This month, an international team of scientists, including several Yale faculty members and alumni, unveiled the first evolutionary reconstruction of the earliest placental mammal ancestor.

Humans, and all mammals that give live birth, are descended from this ancestor, the study found. This mammal, which does not yet have a scientific name because it is a simulation rather than a fossil find, may soon receive a “popular name” for easy referencing, said study lead author Maureen O’Leary ’87, a professor of anatomical sciences at Stony Brook University. An article detailing the six-year study was published in the journal Science on Feb. 8.

To visualize the earliest placental mammal, the research team compiled a matrix of over 4,500 “characters” — physical traits that could be observed in living and fossilized mammals. O’Leary said she defined a character as the smallest unit of physical detail that can also be seen on a similar species.

“Any one bone might have hundreds or thousands of characters on it,” she added.

The researchers gathered and compared their data on MorphoBank — a web application pioneered by O’Leary — to evaluate thousands of characters in 86 fossil and living species. When they had completed a spreadsheet with all of their anatomical observations, the researchers combined that data with DNA sequences to produce an evolutionary tree leading back to the placental mammal ancestor. The tree gave scientists a list of characteristics of the mammalian ancestor. After compiling this list, the researchers teamed up with natural history illustrator Carl Buell to create a detailed image of the first placental mammal.

“Literally everything was researched,” Buell said. “Every tooth on that mouth, I drew. I did every cusp they wanted me to.”

Throughout the project, the researchers also generated a surprising hypothesis about the timing of placental mammal evolution. Their data suggests placental mammals did not diversify until 300,000 to 400,000 years after the extinction of non-avian dinosaurs, which occurred about 65 million years ago. Previous estimates, based solely on genetic data, estimated that the ancestor of today’s placental mammals existed over 30 million years before this extinction. John Gatesy GRD ’93, an associate professor of biology at the University of California, Riverside who was not part of the study, said that the hypothesis of rapid mammal diversification is the most controversial aspect of the paper.

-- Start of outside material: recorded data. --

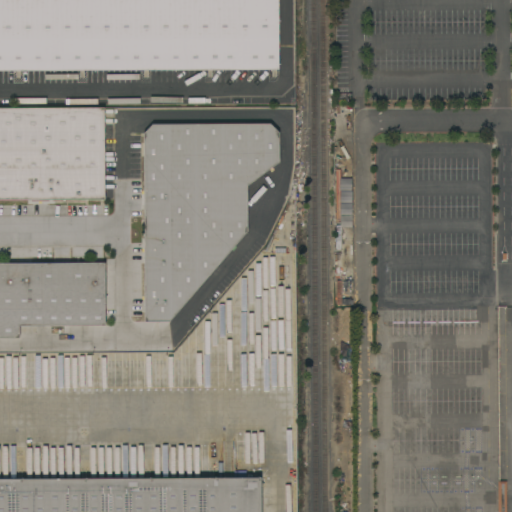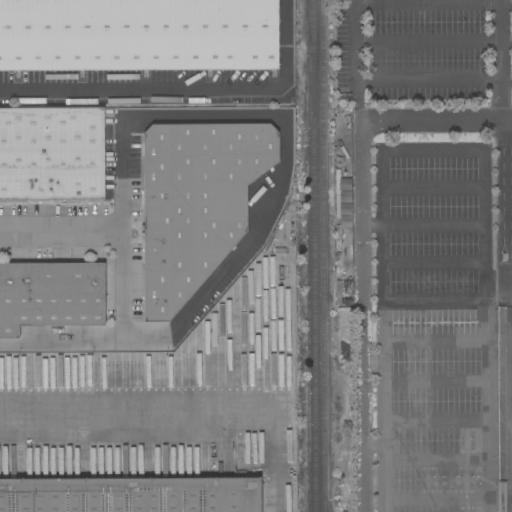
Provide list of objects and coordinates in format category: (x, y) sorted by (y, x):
road: (424, 1)
road: (506, 2)
building: (138, 34)
building: (138, 34)
road: (506, 39)
road: (428, 41)
road: (429, 76)
road: (506, 76)
road: (185, 85)
road: (288, 120)
building: (51, 153)
building: (51, 153)
road: (418, 153)
building: (337, 194)
building: (194, 203)
building: (195, 203)
road: (362, 241)
railway: (315, 255)
railway: (325, 255)
building: (50, 294)
building: (50, 295)
road: (402, 302)
road: (60, 334)
road: (471, 339)
road: (372, 364)
road: (437, 379)
road: (187, 410)
road: (437, 419)
road: (459, 437)
road: (436, 458)
building: (130, 494)
building: (130, 494)
building: (502, 496)
road: (436, 497)
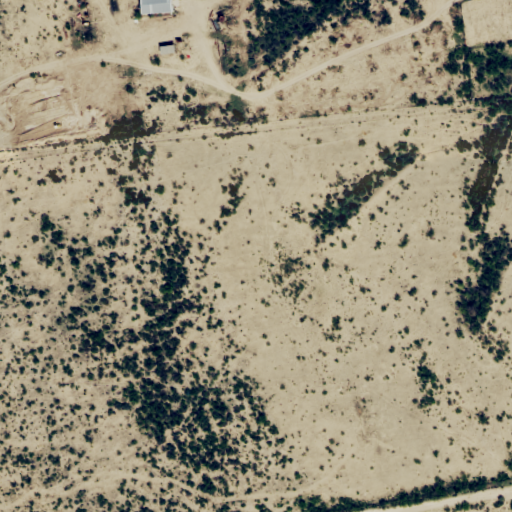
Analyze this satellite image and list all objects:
building: (153, 5)
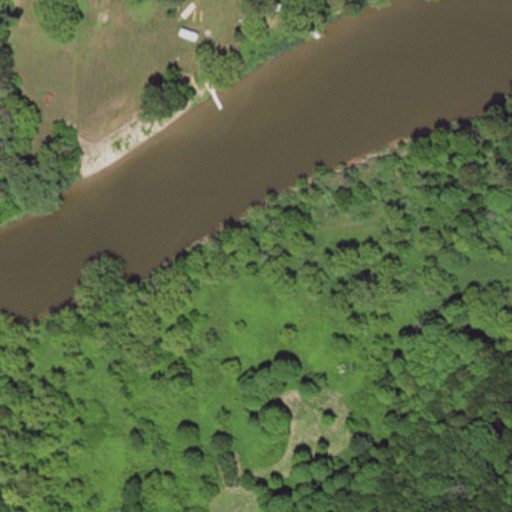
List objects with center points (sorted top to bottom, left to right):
river: (248, 124)
road: (486, 490)
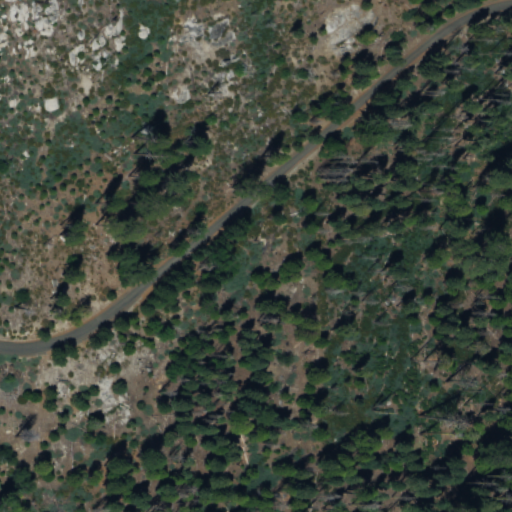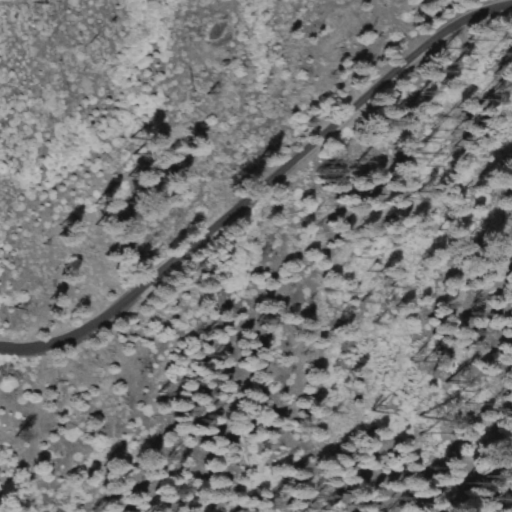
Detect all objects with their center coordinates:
road: (259, 185)
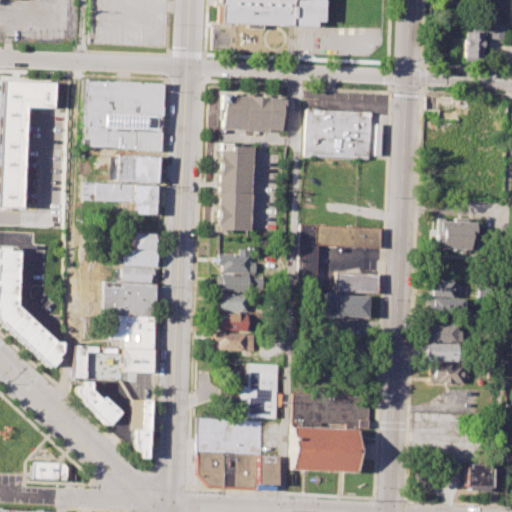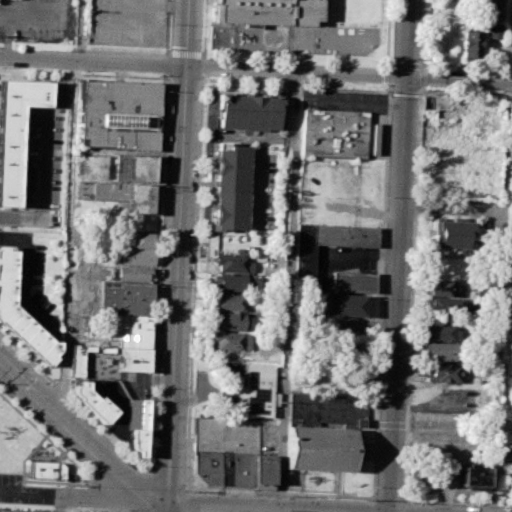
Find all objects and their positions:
building: (267, 11)
building: (269, 11)
road: (326, 18)
road: (165, 27)
building: (493, 30)
building: (495, 30)
road: (80, 31)
road: (187, 33)
road: (421, 34)
building: (471, 43)
building: (471, 44)
road: (125, 52)
road: (167, 54)
road: (185, 54)
road: (203, 57)
road: (297, 58)
road: (92, 62)
road: (403, 63)
road: (164, 64)
road: (464, 66)
road: (203, 68)
road: (349, 74)
road: (387, 75)
road: (163, 76)
road: (421, 77)
road: (204, 78)
road: (387, 86)
road: (403, 87)
road: (420, 87)
road: (418, 89)
building: (447, 106)
building: (246, 111)
building: (247, 112)
building: (118, 114)
building: (119, 114)
building: (16, 130)
building: (15, 131)
building: (333, 132)
building: (333, 134)
building: (133, 167)
building: (130, 168)
building: (230, 187)
building: (230, 187)
road: (41, 188)
road: (197, 191)
road: (158, 193)
building: (119, 194)
building: (119, 194)
building: (511, 222)
building: (452, 234)
building: (453, 234)
building: (142, 239)
road: (68, 241)
building: (327, 243)
building: (326, 244)
building: (136, 251)
road: (399, 255)
building: (135, 256)
road: (502, 260)
building: (232, 262)
building: (233, 262)
building: (133, 273)
building: (134, 273)
road: (23, 279)
building: (229, 281)
building: (353, 281)
building: (235, 282)
building: (353, 282)
building: (443, 288)
road: (177, 289)
road: (285, 289)
building: (111, 297)
building: (228, 301)
road: (411, 301)
building: (228, 302)
building: (342, 305)
building: (342, 305)
building: (444, 305)
building: (443, 307)
building: (22, 312)
building: (21, 315)
building: (227, 321)
building: (229, 321)
building: (113, 328)
building: (129, 329)
building: (442, 331)
building: (439, 332)
building: (228, 341)
building: (229, 341)
building: (438, 350)
building: (438, 351)
building: (348, 353)
building: (78, 358)
building: (133, 359)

“I think this will not be accepted by many geneticists, who instead simply assert that these basal lineages extend deep into the Cretaceous,” Gatesy said in an email.

Study co-author and Yale anthropology professor Eric Sargis said the online tools and unprecedented data set are important contributions of the study. The character matrix that the researchers assembled is much larger than any previous matrix and is now available to researchers and the public through MorphoBank.

“MorphoBank is a huge advance,” Sargis said. “It’s going to make future studies much more explicit and repeatable.”

Sargis said the team’s Science paper marks only the end of the initial stage of their research — the next step is to add more mammal species to the matrix.

“There’s still a lot more work to do, especially with living creatures. Hopefully we can score 500, or 1,000 specimens and see how it changes our view,” Sargis said.

Other Yale-affiliated researchers on the international team include John Flynn ’77,  a curator at the American Museum of Natural History, and Jonathan Bloch, an Edward P. Bass Distinguished Visiting Environmental Scholar of Yale’s Anthropology Department.